Es un canto juguetón, casi agradable, repica en su cabeza de forma irresistible y su cuerpo acaba por vencerle. Rompe su resistencia en un primer paso. Va a dar el siguiente paso, pero un ruido parece entrar en su baile, desarmándolo todo. Es algo lejano, pero evidente, y se acerca con velocidad. Su parálisis se resuelve de inmediato cuando se percata del sonido del tren sobre las vías; es como si hubiera salido de repente de un sueño pesado. Le cuesta aún unos segundos reaccionar, pero consigue auparse sobre las escaleras y rodar sobre al andén. Pierde su ordenador en el salto. Se arrastra hasta el borde como puede, su bolsa está sobre las vías. Alarga una mano, pero ve la luces en el tunel desgarrar la sombras a su paso y se recoge sobre el andén, en un acto casi reflejo. La llegada del tren lo rompe todo y casi le arrastra con él. El ruido se le hace ensordecedor y la luz del andén brilla con una intensidad casi dañina para sus ojos. Su ordenador queda pulverizado entre los ejes del metro.

Se levanta, apoyándose sobre sus brazos, arrastrando sus piernas. Las puertas se abren. Espera de pie, mira hacia el otro extremo, hacia la cabina del conductor, pero nadie dice nada, nadie parece dar muestras de que haya pasado algo inusual. Todo es, de repente, tan real.

Entra en el vagón, desorientado y sudando de forma exagerada. Ocupa el primer asiento vacío que ve. Se tambalea al sentarse; está derrengado, como si hubiera corrido a toda velocidad un tiempo demasiado largo. Jadea. Su corazón late totalmente desbocado. Un mujer latina, agarrada a un bolso de cuero negro y grande como si temiera perderlo, le mira extrañada desde el asiento de enfrente. Cruzan las miradas y ella la aparta, nerviosa. No hay nadie más en ese tramo del vagón, el último de aquel día. Al fondo del tren puede distinguir dos chavales que hacen piruetas, colgándose de las barras y gritando como si estuvieran solos, pero no ve a nadie más. Espera a que arranque. Alguien debería decirle algo.

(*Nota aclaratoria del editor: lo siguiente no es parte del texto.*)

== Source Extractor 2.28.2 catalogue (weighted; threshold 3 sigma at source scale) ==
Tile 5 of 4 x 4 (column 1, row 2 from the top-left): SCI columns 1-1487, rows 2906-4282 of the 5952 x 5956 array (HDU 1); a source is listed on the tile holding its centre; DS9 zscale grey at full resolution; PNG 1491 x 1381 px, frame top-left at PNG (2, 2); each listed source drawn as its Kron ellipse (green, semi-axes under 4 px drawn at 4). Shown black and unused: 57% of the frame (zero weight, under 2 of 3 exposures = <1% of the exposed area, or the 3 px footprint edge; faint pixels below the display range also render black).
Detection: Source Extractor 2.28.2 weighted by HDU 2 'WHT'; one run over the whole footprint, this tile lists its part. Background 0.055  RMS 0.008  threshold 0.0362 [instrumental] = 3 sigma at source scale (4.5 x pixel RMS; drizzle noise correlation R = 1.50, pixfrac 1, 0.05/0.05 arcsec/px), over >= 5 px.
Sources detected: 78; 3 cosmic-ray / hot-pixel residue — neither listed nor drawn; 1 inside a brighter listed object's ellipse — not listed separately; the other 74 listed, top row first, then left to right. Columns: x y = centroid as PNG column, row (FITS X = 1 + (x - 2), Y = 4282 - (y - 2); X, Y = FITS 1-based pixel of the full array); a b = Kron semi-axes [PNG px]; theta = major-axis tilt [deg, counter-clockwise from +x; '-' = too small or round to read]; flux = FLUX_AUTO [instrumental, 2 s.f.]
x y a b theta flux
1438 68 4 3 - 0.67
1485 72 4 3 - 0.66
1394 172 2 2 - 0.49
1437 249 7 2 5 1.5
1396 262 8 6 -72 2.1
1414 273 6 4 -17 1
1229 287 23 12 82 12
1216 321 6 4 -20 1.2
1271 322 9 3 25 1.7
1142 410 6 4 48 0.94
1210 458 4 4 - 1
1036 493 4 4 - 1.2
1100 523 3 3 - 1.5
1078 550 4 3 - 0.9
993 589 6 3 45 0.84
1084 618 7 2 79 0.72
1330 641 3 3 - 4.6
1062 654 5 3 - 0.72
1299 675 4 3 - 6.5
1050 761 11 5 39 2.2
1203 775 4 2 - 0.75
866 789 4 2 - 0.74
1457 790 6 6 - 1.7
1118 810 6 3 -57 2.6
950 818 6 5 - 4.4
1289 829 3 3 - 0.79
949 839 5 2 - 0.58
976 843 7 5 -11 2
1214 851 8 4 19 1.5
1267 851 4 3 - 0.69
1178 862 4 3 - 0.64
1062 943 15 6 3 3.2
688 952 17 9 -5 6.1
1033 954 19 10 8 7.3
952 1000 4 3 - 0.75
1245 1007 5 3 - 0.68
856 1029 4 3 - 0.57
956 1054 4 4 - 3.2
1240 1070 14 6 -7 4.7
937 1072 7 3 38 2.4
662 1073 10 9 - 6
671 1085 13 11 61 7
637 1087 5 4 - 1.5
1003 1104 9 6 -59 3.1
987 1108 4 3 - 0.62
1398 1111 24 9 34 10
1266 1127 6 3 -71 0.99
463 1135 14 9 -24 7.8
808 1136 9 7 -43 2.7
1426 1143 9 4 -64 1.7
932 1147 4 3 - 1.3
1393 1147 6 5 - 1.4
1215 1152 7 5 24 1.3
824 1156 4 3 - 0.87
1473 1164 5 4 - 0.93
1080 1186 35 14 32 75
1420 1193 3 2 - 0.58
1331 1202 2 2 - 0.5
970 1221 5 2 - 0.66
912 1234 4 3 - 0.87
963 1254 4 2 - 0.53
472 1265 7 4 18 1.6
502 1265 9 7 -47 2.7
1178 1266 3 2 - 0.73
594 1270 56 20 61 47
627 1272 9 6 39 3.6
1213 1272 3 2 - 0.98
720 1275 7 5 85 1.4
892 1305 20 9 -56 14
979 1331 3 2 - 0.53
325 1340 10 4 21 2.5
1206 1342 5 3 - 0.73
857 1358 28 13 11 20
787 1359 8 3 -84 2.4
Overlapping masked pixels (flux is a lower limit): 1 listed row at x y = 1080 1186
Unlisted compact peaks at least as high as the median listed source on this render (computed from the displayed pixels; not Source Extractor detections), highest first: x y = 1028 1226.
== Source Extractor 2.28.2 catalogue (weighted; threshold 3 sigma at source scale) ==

El conductor debería haberle visto en las vías o haber sentido como destrozaba la bolsa de su ordenador, no es normal encontrar algo o a alguien en las vías. Deberían decirle algo. Todo es tan real…

El metro arranca. Nadie parece haber visto nada. Se recuesta en el asiento, deja que su corazón recupere su ritmo habitual. Mira su reflejo en la ventana de enfrente, por encima de su única acompañante, que intenta por todos los medios no volver a cruzar la mirada con él. Observa su imagen en el cristal. Su rostro está cuajado de sudor y su piel, lívida, tiene el tono brillante y cetrino de la enfermedad y el miedo. Se mira y se ve envuelto en las sombras, que se ciernen sobre él. Poco a poco, cierra los ojos, no puede más. Su último pensamiento va para la chica del andén. Apenas si puede evocarla, su rostro es un borrón en la memoria y su aspecto se va perdiendo según intenta alcanzarlo, se hunde en una oscuridad sólida sobre la que planea una extraña voz. Al final, desaparece, como si nunca hubiera existido. Quizá no existió, piensa, quizá no exista nada. Un sueño pesado e intranquilo lo engulle finalmente todo, hasta las sombras y los secretos que se ocultan en sus orillas.